To do
This task calls for copying every line in the data below that contains the word "Paula".

Records from a data source

/---

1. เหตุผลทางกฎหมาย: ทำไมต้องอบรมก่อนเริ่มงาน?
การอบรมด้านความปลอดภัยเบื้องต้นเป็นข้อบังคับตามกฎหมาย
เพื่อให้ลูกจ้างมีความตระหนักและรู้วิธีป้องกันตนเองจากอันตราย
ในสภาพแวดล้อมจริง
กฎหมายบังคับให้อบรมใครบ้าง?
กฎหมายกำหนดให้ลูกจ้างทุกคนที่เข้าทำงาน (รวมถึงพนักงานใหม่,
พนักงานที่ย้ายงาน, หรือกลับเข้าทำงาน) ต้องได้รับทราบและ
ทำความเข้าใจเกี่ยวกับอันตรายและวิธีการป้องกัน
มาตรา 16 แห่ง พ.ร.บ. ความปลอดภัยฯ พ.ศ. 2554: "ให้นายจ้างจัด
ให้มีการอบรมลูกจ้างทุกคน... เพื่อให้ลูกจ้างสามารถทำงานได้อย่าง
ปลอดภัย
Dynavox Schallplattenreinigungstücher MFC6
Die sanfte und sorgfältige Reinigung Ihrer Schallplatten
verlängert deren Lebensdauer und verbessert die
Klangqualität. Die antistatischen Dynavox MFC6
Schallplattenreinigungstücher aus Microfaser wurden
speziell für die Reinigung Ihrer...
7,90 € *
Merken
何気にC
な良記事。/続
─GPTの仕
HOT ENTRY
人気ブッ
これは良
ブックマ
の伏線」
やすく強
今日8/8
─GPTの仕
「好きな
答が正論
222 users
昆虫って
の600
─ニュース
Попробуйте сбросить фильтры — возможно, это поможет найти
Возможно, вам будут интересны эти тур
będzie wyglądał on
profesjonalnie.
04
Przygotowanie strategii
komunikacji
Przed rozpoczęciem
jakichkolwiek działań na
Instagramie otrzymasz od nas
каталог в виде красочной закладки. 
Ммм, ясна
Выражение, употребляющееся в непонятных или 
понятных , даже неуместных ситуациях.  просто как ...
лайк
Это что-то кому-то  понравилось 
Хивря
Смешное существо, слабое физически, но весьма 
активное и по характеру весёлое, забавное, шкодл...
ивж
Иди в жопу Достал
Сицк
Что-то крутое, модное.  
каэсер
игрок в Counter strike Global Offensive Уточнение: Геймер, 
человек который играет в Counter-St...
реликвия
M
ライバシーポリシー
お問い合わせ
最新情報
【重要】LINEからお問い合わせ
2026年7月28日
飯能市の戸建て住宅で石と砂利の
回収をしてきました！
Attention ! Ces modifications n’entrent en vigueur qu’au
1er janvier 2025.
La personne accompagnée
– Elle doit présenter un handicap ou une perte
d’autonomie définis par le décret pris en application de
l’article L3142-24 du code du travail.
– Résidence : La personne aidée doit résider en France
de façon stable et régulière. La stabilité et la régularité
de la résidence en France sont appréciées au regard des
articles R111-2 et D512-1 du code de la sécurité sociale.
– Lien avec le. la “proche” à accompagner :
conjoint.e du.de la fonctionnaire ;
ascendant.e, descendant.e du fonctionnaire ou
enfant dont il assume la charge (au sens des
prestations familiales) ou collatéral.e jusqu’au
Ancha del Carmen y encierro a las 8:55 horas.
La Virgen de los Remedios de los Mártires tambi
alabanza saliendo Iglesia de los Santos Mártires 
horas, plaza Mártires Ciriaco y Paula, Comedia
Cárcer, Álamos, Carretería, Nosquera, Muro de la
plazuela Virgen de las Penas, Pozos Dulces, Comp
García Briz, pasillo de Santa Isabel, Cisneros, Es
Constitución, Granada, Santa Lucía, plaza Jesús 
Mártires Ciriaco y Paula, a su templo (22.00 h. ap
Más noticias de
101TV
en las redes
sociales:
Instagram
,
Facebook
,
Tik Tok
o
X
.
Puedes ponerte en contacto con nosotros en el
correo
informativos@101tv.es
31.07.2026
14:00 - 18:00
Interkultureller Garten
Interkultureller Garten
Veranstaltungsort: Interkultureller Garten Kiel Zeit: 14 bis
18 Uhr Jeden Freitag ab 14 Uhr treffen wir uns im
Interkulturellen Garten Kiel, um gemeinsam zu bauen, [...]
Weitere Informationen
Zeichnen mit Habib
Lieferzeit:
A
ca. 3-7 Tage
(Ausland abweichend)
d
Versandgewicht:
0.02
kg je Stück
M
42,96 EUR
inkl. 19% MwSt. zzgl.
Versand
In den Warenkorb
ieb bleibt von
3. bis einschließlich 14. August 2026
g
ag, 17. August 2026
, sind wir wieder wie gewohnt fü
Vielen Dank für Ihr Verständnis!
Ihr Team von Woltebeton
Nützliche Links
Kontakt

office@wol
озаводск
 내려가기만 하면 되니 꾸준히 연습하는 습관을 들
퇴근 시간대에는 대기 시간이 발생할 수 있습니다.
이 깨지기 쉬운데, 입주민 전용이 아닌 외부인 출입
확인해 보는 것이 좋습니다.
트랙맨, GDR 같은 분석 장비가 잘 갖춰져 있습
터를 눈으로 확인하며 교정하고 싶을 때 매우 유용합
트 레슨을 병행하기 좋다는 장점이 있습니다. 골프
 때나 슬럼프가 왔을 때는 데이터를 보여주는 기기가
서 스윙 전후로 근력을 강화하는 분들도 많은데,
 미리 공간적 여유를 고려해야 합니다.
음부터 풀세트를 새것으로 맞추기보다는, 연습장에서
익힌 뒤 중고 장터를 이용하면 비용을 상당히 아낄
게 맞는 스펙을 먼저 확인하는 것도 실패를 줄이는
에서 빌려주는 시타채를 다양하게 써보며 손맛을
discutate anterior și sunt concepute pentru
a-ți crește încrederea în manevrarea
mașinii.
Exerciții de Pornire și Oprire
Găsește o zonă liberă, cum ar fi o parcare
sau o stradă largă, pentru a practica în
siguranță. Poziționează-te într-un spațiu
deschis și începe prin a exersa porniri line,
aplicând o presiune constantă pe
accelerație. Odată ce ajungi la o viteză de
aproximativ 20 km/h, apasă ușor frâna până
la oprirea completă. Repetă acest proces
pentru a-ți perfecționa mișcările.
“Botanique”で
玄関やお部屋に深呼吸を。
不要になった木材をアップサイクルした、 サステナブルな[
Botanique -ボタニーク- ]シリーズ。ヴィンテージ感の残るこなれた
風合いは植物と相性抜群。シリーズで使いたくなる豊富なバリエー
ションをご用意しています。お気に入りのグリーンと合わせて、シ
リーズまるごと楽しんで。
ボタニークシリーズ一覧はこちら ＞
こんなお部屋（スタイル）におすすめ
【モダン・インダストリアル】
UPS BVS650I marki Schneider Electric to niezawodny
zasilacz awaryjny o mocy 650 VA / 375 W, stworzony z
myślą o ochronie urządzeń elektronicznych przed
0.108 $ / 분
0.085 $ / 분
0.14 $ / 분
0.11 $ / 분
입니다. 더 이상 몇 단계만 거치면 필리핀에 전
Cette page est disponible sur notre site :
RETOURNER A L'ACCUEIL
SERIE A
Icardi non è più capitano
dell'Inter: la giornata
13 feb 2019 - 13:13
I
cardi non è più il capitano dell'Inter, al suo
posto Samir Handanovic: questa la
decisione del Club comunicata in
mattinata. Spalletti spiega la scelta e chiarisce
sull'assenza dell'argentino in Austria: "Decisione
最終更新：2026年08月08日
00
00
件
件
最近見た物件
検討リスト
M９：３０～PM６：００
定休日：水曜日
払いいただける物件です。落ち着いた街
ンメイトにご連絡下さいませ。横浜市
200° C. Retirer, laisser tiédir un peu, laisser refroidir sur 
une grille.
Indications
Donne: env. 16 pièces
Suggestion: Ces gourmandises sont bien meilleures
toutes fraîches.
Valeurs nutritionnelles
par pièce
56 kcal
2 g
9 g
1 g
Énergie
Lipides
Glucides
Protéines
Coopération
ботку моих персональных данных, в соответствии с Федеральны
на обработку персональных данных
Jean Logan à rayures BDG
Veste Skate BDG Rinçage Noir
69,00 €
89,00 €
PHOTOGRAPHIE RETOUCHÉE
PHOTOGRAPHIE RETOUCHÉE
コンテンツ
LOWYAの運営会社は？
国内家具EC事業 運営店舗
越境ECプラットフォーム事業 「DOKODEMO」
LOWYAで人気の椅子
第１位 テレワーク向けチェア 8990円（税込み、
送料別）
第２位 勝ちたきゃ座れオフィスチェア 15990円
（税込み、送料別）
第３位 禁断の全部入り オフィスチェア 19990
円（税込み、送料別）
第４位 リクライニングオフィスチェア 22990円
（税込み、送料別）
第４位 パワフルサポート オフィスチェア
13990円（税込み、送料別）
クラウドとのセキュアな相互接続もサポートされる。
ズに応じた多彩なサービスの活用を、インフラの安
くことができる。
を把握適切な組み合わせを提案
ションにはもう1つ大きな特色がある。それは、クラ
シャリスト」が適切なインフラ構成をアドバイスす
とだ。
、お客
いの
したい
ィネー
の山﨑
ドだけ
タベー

\---

Answer area
horas, plaza Mártires Ciriaco y Paula, Comedia
Mártires Ciriaco y Paula, a su templo (22.00 h. ap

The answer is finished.